Omgekeerde vlag ging ondersteboven voor 4 en 5 mei
Je ziet ze hier en daar nog, de omgekeerde vlaggen van het boerenprotest. Vaak verbleekt en gescheurd. De meeste zijn weggehaald.
Het vlagsignaal had historische wortels, zegt Constant van den Heuvel, geschiedenisdocent aan het Ichthus College in Veenendaal. „In ons zeevaartverleden gold zo’n honderd jaar geleden de omgekeerde vlag als een noodsignaal. Het tijdschrift Vlag! geeft ook het voorbeeld van ontslagen matrozen in 1795, die dreigden hun inkomsten kwijt te raken.”
En nu dus bij de boeren, en bij de burgers die hen steunden. Nederland vlagde massaal, maar wel ondersteboven. Aan huizen, in weilanden, aan lantaarnpalen. Eén vlag, of een hele rij. Soms een lange lap langs een weiland; de koeien konden er nog net onderdoor gluren.

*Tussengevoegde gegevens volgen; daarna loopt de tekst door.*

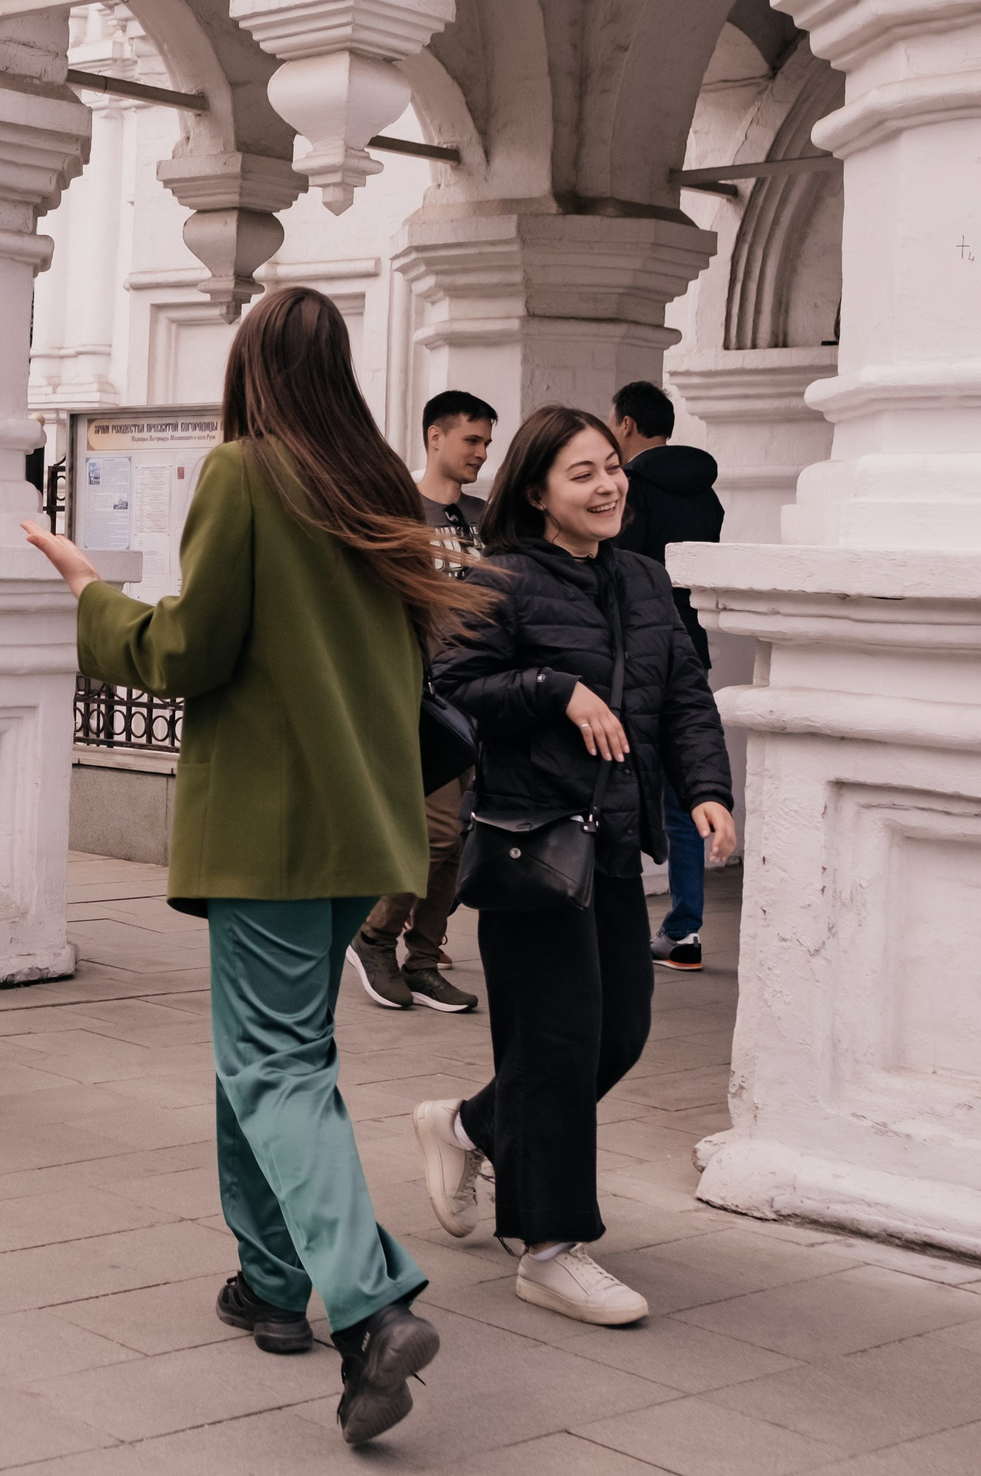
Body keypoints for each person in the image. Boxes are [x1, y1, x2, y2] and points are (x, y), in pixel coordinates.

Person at [23, 288, 484, 1446]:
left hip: (272, 831)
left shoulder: (245, 473)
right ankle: (271, 1284)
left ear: (251, 367)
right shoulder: (378, 486)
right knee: (276, 1053)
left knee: (271, 1062)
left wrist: (89, 594)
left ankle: (369, 1305)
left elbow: (185, 650)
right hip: (356, 827)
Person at [414, 405, 734, 1331]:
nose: (607, 486)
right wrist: (556, 688)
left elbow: (684, 698)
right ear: (538, 491)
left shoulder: (643, 579)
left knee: (618, 1034)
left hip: (610, 845)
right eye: (582, 474)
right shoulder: (502, 578)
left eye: (611, 468)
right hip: (530, 839)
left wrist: (705, 789)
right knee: (556, 1045)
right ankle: (551, 1248)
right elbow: (454, 686)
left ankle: (471, 1124)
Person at [345, 389, 496, 1016]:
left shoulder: (487, 517)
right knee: (435, 834)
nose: (482, 455)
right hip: (418, 700)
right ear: (436, 435)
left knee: (462, 843)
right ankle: (374, 935)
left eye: (487, 443)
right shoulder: (399, 512)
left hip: (481, 698)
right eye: (472, 441)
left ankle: (427, 960)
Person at [611, 379, 727, 972]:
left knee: (617, 789)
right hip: (690, 653)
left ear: (626, 424)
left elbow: (621, 575)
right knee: (685, 801)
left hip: (635, 656)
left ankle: (610, 921)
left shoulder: (629, 489)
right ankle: (684, 933)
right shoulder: (707, 495)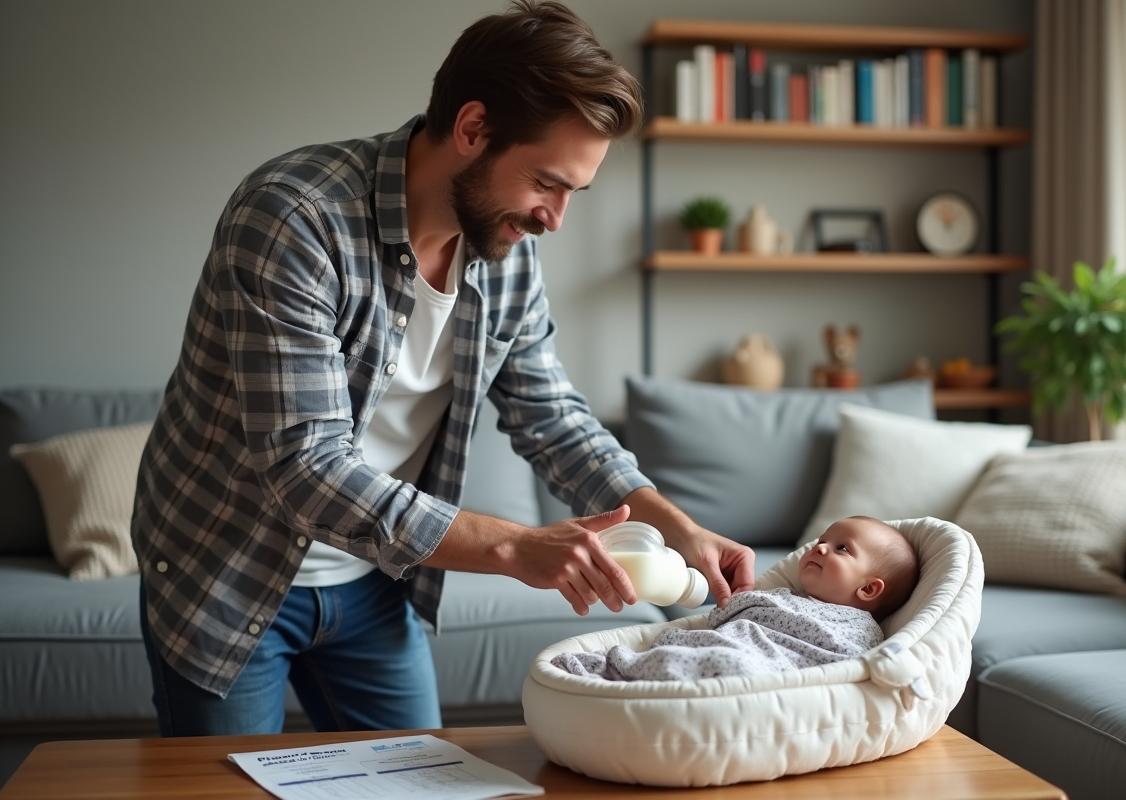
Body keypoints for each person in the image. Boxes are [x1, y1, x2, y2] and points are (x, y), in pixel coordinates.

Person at [131, 0, 755, 738]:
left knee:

Daarvoor was de nationale driekleur eigenlijk niet bedoeld. Koning Willem- Alexander –ook afgestudeerd historicus– wilde er echter in het openbaar geen kwaad woord over zeggen toen in november vorig jaar tijdens het staatsbezoek aan Griekenland zijn mening werd gevraagd. „Vanouds was een omgekeerde vlag een signaal van een schip in nood, nu is het dat van boeren in nood”, zei de vorst, die oog en oor wil hebben voor mensen in een benarde positie.
De Gelderse commissaris van de Koning, Berends, vond het wel een keer genoeg. Hij zei in zijn nieuwjaarstoespraak op 10 januari dit jaar dat de Nederlandse vlag niet langer voor protest zou moeten worden gebruikt. Daarvoor kon beter de boerenvlag aan de stok worden gehangen. Die oproep vond geen gehoor. Wel werd –als dank voor de steun van de stemmers– een deel van de vlaggen omgekeerd of weggehaald nadat boerenpartij BBB in maart een monsterzege behaalde bij de Provinciale Statenverkiezingen. In mei bepaalde de rechter echter nog dat een man uit Baarn niet hoefde te voldoen aan het bevel van de provincie Utrecht de acht omgekeerde vlaggen in zijn weiland langs snelweg A1 weg te halen.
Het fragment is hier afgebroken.